Bu Türkler de tıpkı Türk ırkına mensup diğer
kavimlerle Anadolu’da yaşayan ve Asya’nın diğer kısımlarından Anadolu’ya hicret
eden Türkler gibi bugünkü Türklerin ecdadlarıdır. Bunların tarih ve
kültürlerinin incelenmesi, Türk tarih ve kültürlerinin incelenmesi demektir ve
bu ulusal bir ödevdir.
Orta Asya Türkleri hakkında elde ettiğimiz en eski
malûmat ve zaten Türkler hakkında mevcut en eski bilgiler Çin kaynaklarından
alınabilir. Bunu yapmak bu memlekette Sinolojinin vazifesidir. Bunun nasıl
yapıldığından yazımızın sonunda bahsedeceğim.
Çinlilerin dünyanın en eski kültür milleti oldukları ve
arkalarında 5000 senelik bir kültür devri bulunduğu birçok defalar
söylenmiştir. Bu fikir bu şekilde artık doğru değildir. Tabii Çin,
haritalarımızda gösterilen coğrafî bir mıntaka olarak ele alınacak
olursa Akadlar veSümerler kadar olmasa bile yine, çok eski bir
kültüre sahiptir. Fakat 4000 sene evvel orada mevcut olan kültür, bizim
bugün gördüğümüz Çin kültürü değildir.
Tıpkı bugünkü İtalya ile eski Roma
İmparatorluğunun aynı olmadığı gibi. Bugünkü İtalya, eski Roma İmparatorluğunun
da üzerinde bulunduğu coğrafî mıntakadır, fakat insanları aynı değildir, ve
kültürleri de eski Roma kültürünün devamı değildir.
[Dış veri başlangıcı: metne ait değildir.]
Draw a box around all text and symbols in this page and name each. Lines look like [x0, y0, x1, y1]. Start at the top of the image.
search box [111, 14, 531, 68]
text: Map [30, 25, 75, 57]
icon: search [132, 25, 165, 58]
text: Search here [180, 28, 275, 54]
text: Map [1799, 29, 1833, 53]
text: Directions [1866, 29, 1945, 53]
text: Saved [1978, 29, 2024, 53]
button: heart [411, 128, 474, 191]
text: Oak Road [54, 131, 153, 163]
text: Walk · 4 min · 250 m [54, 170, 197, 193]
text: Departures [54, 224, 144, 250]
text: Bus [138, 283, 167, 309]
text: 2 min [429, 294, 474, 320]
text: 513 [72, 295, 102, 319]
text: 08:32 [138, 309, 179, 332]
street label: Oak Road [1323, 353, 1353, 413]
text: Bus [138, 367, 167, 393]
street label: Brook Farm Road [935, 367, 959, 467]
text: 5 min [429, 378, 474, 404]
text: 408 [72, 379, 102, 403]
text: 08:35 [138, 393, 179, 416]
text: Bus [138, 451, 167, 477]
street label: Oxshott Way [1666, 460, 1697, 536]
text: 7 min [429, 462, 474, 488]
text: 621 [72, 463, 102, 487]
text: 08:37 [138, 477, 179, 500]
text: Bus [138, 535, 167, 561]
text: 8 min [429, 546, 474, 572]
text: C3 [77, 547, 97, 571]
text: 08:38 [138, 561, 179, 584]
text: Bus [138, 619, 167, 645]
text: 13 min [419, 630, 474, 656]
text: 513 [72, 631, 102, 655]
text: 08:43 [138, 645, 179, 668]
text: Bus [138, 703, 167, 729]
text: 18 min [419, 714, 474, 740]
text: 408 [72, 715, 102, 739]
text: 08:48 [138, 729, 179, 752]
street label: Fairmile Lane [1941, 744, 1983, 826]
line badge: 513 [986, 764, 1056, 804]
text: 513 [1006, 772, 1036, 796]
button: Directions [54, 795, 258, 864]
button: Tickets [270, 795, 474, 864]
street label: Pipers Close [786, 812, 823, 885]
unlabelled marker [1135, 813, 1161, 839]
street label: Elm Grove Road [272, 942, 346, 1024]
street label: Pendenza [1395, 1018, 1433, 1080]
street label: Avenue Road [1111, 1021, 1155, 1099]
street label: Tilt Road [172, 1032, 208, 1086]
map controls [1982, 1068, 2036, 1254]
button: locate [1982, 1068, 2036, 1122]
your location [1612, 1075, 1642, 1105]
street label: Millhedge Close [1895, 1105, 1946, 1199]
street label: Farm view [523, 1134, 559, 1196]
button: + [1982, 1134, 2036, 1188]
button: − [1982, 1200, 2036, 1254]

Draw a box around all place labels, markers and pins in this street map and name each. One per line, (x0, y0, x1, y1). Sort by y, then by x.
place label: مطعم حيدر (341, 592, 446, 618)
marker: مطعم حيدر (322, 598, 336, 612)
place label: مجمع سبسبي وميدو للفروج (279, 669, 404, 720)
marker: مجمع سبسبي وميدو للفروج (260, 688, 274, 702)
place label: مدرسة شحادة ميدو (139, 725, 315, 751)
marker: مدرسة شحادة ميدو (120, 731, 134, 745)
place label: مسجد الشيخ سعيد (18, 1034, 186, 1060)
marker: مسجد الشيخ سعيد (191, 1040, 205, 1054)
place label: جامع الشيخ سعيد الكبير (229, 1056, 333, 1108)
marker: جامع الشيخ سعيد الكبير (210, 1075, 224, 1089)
Memlekete yeni kavimler gelmiş,
yeni kültürler nüfuz etmiş ve netice temamiyle yeni ve kendisine has bir şekil
almıştır.
Çinliler bize, tarihî devirler için umumiyetle iyi ve
kullanılabilen birçok tarihî eserler bırakmışlardır. Eski tarihleri için
uğraşmışlar ve hatta M. E. I. inci yüz yılda en eski devirleri tasvire
çalışmışlardır. Bu tasvirin üzerinde zamanla uğraşılmış ve nihayet birçok
muahhar tarihlerde, ve Avrupa dillerindeki tercümelerde görüldüğü üzere tesbit
edilmiştir.
Tasvir, Çin tarihinin başlangıcında halka, kültürü öğreten
birçok akıl ve âhlaklı İmparatorlar gösteriyor. Bu İmparatorlar evlenmeyi,
giyimi, yazıyı vesaireyi, yani kısaca yüksek bir kültür için lâzım olan her
şeyi icat ettiler; ekseriya 100 yıldan fazla icrayı hükmettiler. Bu devirlerde
harp yoktur ve mes’ut bir devir hüküm sürmektedir. Ancak sonradan, bizde şimdi
mevcut olan kötülükler, harplar, ahlâksızlıklar, cinayetler, kıtlık ve sefalet
yavaş yavaş baş göstermiştir. Bütün bu İmparatorların saltanat sürdükleri
tarihler de veriliyor ve yeni icatlarda bulundukları zaman bundan bahsediliyor.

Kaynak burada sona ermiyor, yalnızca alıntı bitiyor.